■ **Zu erledigen**:
a - Beantworte anhand des Textes über den zugeparkten Wendehammer diese Fragen:
(i) Welches Halteverbot fordern die beiden Anwohner?
(ii) An welchem Tag ereignete sich der Fall, mit dem sie ihre Forderung untermauern?
(iii) Was soll vor einer Entscheidung zusammen mit der Polizei durchgeführt werden?
b - Stimmen diese Aussagen mit dem Text über den zugeparkten Wendehammer überein? Antworte jeweils mit Ja oder Nein und zitiere die entscheidenden Worte wörtlich.
(i) Der erkrankte Mitbewohner wurde aus dem ersten Stock geborgen.
(ii) Bürgermeister Robert Hümmer gehört der CSU an.
(iii) Ludwig Winkler fragte, wer das Verbot überwachen soll.

In der Altenkunstadt Ortstraße Rinnig wird der Wendehammer immer wieder von Anwohnern zugeparkt. Darüber freuen sich nicht alle, die dort wohnen. Kerstin Bittruf und Manfred Hartmann machten in einem Schreiben an die Stadt ihrem Ärger Luft.
"In einem Brandfall würde bei uns alles abfackeln, da das Rangieren mit dem Feuerwehrauto unmöglich ist", heißt es darin. Ihre Forderung: Aus dem eingeschränkten soll ein absolutes Halteverbot werden.


Ortstermin am Wendehammer

Ihre Forderung untermauern die zwei Anwohner mit einem aktuellen Fall, der sich am 21. März ereignet hatte. Der erkrankte Mitbewohner eines Hauses musste mit der Drehleiter aus dem zweiten Stock geborgen werden. Wegen des zugeparkten Wendehammers gelangte das Rettungsfahrzeug nur nach mehrmaligem Rangieren zu dem Anwesen. "Man sollte den Wendehammer freilassen", meinte Bürgermeister Robert Hümmer (CSU) mit Blick auf den aktuellen Fall. "Es passiert jahrelang nichts, aber dann wird es brenzlig."
Ludwig Winkler von den Freien Bürgern der Ortsteile stellte sich die Frage, wer das Verbot überwachen soll. "Wir werden die Polizei veranlassen, verstärkt zu kontrollieren. Außerdem können die Anwohner Anzeige erstatten", erwiderte Hümmer. Schließlich verständigte man sich darauf, vor einer Entscheidung erst einmal eine Verkehrsschau mit der Polizei durchzuführen.

Gespeicherte Einträge aus einer Sammlung:

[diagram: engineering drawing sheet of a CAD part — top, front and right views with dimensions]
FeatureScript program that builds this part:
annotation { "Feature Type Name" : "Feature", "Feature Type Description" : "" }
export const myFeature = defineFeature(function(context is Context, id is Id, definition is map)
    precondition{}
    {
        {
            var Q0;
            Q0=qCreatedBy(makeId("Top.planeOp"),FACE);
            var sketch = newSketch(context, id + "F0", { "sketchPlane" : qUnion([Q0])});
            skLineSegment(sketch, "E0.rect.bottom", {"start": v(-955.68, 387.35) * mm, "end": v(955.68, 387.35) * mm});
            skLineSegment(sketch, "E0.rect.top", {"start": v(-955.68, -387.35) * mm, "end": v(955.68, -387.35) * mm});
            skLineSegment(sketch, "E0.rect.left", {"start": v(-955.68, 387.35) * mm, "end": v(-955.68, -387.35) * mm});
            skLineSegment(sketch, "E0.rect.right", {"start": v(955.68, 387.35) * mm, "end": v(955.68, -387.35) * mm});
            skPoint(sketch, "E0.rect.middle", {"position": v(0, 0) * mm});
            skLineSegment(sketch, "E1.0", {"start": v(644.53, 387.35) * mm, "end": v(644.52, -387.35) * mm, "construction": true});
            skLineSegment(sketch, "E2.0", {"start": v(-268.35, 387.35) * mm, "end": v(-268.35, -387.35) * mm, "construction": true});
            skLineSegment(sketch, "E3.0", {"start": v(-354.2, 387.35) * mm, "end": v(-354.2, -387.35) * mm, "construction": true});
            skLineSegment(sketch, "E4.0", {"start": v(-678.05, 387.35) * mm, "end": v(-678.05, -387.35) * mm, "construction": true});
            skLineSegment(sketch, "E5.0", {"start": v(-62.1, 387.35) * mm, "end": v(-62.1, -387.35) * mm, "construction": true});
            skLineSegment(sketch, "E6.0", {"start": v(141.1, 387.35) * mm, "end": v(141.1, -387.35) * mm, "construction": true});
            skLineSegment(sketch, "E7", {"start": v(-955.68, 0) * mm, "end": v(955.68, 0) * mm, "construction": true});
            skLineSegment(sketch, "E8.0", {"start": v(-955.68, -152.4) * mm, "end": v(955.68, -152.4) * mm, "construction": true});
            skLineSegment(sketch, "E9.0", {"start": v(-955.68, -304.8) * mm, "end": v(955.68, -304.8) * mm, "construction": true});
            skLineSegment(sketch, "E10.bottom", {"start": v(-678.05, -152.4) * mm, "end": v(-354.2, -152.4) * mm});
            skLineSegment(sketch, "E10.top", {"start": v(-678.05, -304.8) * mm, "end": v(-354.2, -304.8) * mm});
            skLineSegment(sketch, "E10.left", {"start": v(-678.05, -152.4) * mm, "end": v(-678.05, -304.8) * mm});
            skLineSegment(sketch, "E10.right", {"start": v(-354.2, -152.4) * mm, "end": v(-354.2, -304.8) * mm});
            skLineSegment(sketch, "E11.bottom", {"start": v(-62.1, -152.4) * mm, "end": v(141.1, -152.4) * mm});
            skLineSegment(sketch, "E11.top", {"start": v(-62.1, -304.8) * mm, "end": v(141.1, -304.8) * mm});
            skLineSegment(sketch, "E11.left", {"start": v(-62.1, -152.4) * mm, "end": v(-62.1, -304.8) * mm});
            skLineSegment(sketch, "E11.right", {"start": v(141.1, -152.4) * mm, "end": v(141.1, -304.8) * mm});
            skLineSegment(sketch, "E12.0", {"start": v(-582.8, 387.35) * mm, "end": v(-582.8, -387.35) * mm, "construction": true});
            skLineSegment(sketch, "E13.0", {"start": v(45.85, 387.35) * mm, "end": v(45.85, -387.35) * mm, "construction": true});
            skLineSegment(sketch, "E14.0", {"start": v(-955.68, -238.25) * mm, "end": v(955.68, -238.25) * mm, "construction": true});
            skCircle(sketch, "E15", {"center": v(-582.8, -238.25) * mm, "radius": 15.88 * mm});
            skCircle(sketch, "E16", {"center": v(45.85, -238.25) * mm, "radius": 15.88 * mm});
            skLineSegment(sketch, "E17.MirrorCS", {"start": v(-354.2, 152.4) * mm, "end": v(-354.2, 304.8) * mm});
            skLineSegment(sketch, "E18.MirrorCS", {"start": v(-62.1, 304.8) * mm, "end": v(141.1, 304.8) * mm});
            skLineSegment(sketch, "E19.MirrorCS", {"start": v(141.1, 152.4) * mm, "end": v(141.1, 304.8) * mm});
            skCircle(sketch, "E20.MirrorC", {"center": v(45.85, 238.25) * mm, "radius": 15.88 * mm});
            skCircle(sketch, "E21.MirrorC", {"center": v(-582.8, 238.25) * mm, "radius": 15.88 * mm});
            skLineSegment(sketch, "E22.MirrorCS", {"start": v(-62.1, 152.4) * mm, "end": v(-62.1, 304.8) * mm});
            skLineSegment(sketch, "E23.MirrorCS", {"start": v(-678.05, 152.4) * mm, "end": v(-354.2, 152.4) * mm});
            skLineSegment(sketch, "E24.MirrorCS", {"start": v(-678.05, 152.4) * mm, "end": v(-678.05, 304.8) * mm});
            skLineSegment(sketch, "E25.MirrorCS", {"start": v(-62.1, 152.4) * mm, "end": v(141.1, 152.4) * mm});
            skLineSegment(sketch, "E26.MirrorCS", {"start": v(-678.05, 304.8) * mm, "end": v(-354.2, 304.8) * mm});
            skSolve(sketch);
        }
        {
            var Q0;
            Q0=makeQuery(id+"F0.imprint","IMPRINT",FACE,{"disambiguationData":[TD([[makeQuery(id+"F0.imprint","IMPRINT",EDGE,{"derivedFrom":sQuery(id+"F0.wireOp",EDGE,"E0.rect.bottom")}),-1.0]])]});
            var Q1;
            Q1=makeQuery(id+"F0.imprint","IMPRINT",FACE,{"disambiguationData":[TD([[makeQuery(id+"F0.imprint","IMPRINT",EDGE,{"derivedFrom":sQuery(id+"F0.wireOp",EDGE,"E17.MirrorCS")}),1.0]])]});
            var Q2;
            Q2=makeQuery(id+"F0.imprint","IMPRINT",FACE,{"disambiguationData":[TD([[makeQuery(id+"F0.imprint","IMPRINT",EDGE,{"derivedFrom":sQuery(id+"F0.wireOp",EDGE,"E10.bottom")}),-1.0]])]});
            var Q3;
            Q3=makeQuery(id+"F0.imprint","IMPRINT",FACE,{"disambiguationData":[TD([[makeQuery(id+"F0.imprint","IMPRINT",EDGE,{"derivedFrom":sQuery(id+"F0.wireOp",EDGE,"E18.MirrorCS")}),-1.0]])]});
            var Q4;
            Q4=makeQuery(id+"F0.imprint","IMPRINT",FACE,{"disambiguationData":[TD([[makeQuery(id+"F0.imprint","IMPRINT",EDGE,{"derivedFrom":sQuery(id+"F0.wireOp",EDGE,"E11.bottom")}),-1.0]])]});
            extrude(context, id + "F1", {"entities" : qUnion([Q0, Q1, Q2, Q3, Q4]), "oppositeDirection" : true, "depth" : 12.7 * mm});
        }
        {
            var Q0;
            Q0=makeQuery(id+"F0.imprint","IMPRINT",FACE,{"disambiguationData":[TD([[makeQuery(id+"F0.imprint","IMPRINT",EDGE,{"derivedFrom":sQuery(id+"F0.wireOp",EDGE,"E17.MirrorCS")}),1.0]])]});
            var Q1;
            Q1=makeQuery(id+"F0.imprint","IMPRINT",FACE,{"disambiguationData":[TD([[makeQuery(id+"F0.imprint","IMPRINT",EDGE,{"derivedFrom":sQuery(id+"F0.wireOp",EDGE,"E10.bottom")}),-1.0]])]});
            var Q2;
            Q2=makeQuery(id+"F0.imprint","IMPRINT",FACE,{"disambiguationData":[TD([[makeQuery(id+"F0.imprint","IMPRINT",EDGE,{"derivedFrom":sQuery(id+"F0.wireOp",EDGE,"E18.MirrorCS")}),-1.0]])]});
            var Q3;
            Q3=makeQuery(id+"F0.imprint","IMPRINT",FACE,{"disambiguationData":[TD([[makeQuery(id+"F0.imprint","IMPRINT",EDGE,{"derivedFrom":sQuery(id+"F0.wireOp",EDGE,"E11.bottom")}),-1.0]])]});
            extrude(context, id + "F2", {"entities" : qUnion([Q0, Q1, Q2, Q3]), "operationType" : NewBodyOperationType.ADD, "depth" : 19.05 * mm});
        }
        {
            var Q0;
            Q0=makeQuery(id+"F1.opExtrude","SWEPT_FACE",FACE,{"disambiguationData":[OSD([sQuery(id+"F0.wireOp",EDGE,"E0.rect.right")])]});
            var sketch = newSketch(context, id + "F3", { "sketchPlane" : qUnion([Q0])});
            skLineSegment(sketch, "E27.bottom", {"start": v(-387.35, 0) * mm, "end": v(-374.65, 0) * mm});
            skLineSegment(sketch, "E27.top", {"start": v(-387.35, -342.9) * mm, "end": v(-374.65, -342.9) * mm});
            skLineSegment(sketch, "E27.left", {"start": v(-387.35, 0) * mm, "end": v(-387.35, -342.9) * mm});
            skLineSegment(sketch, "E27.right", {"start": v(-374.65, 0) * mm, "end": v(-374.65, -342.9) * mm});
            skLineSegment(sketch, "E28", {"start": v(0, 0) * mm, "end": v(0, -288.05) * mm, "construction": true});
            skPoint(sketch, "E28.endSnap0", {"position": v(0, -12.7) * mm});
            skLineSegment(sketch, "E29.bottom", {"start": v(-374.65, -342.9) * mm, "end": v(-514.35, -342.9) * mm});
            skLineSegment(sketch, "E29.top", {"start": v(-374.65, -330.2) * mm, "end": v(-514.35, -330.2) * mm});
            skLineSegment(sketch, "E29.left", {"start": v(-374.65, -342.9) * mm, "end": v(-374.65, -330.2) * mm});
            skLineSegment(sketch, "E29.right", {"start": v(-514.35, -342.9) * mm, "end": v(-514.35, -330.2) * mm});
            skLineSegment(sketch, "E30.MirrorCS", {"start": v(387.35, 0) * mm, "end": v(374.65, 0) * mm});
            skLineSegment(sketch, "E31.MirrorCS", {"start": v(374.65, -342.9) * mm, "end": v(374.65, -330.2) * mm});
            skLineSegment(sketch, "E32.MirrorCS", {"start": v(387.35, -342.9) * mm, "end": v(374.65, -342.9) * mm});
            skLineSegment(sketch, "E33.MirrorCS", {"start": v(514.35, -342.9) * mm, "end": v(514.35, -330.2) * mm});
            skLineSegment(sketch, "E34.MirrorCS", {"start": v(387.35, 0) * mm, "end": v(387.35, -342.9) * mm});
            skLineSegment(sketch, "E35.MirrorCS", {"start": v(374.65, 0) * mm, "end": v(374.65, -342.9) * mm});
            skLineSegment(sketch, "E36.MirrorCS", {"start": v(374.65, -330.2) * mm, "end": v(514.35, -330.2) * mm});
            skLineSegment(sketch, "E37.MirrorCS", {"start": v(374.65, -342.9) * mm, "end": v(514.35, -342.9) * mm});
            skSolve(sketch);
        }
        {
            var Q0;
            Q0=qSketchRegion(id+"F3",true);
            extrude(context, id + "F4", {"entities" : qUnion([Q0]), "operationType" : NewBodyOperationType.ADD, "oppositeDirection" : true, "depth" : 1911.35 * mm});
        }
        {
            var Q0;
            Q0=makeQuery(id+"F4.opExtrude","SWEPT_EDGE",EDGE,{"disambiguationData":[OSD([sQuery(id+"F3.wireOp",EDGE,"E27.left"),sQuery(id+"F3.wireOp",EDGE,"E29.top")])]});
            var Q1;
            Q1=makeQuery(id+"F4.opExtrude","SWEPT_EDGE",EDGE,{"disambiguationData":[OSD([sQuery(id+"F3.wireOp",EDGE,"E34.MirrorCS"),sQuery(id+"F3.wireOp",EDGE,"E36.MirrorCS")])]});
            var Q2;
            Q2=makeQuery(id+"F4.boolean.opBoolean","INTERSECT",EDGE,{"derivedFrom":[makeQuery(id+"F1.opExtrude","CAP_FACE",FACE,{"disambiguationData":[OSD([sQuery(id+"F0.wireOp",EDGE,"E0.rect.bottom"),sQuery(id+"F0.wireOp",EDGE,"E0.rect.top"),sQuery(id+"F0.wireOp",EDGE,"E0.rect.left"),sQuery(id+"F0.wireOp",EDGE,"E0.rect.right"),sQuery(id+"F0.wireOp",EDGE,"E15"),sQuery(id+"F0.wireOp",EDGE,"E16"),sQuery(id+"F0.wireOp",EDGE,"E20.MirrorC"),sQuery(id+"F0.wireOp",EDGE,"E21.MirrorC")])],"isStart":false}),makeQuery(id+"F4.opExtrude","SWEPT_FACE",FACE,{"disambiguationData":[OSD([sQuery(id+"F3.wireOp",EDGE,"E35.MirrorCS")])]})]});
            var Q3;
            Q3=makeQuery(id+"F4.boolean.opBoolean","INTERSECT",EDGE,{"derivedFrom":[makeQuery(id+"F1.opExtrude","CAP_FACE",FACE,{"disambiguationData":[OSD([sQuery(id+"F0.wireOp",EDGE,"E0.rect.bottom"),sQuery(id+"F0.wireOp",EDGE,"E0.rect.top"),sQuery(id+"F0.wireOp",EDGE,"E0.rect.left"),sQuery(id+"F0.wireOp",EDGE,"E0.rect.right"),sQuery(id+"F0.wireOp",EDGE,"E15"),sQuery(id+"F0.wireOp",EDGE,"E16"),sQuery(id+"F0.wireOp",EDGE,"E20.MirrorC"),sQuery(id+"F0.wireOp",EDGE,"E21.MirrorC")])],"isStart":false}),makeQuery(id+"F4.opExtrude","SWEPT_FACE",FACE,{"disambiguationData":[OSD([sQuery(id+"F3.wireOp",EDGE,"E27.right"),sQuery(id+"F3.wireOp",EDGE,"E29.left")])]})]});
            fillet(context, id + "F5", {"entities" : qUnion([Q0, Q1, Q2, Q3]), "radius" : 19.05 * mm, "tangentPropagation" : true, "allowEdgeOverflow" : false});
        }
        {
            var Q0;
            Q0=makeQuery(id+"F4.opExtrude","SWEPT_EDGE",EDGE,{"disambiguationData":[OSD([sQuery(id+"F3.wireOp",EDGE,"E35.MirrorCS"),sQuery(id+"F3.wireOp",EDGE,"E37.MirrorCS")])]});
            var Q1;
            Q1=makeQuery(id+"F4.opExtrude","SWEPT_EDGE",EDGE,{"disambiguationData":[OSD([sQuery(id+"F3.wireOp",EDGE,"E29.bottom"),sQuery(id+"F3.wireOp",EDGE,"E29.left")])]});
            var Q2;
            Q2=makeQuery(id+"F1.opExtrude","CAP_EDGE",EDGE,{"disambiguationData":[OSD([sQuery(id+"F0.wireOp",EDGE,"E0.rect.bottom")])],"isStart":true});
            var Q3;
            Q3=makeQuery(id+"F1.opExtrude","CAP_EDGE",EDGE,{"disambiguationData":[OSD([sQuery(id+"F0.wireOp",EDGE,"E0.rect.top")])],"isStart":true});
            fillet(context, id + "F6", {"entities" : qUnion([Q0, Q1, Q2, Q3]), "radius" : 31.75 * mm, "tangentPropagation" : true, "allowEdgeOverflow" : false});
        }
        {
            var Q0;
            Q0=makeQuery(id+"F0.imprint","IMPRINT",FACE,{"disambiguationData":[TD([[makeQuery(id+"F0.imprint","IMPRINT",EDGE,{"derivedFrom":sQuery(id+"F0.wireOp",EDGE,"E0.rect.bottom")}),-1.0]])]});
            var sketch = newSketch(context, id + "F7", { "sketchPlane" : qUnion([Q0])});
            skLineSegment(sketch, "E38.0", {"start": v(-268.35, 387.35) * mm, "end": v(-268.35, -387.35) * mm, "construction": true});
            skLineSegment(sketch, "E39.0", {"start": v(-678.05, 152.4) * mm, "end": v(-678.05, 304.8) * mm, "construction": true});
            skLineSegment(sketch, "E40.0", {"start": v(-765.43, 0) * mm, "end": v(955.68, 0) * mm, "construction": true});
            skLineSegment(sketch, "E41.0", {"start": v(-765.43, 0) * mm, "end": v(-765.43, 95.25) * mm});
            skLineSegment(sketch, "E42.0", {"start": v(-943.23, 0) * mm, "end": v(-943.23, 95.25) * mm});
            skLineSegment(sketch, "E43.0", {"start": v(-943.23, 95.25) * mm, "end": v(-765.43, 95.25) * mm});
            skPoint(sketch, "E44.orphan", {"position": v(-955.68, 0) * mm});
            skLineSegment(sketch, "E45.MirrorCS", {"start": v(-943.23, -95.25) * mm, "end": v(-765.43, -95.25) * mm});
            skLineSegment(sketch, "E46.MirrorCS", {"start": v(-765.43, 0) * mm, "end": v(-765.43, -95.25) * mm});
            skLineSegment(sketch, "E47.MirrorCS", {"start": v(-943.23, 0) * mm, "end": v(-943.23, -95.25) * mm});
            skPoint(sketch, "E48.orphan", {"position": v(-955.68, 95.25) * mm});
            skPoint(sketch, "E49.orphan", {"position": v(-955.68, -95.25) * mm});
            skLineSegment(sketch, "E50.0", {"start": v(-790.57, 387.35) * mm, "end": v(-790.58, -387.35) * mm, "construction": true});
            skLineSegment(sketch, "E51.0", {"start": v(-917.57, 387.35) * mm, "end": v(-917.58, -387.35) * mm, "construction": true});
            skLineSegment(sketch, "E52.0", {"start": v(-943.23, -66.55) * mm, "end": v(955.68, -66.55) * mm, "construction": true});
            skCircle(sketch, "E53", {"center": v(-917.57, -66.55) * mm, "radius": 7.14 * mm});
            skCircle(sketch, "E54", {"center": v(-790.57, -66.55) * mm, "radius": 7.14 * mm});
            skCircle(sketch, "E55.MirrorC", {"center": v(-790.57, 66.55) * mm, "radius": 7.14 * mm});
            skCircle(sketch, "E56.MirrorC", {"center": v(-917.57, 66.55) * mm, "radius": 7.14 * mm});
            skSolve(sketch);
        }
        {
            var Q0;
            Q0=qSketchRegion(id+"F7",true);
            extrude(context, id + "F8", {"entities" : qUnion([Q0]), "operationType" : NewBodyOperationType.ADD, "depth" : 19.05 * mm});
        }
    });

■ **Gelöste Aufgaben**:
a -
(i) Ein absolutes Halteverbot anstelle des eingeschränkten.
(ii) Am 21. März.
(iii) Eine Verkehrsschau.

b -
(i) Nein: „Der erkrankte Mitbewohner eines Hauses musste mit der Drehleiter aus dem zweiten Stock geborgen werden.“
(ii) Ja: „Bürgermeister Robert Hümmer (CSU)“
(iii) Ja: „Ludwig Winkler von den Freien Bürgern der Ortsteile stellte sich die Frage, wer das Verbot überwachen soll.“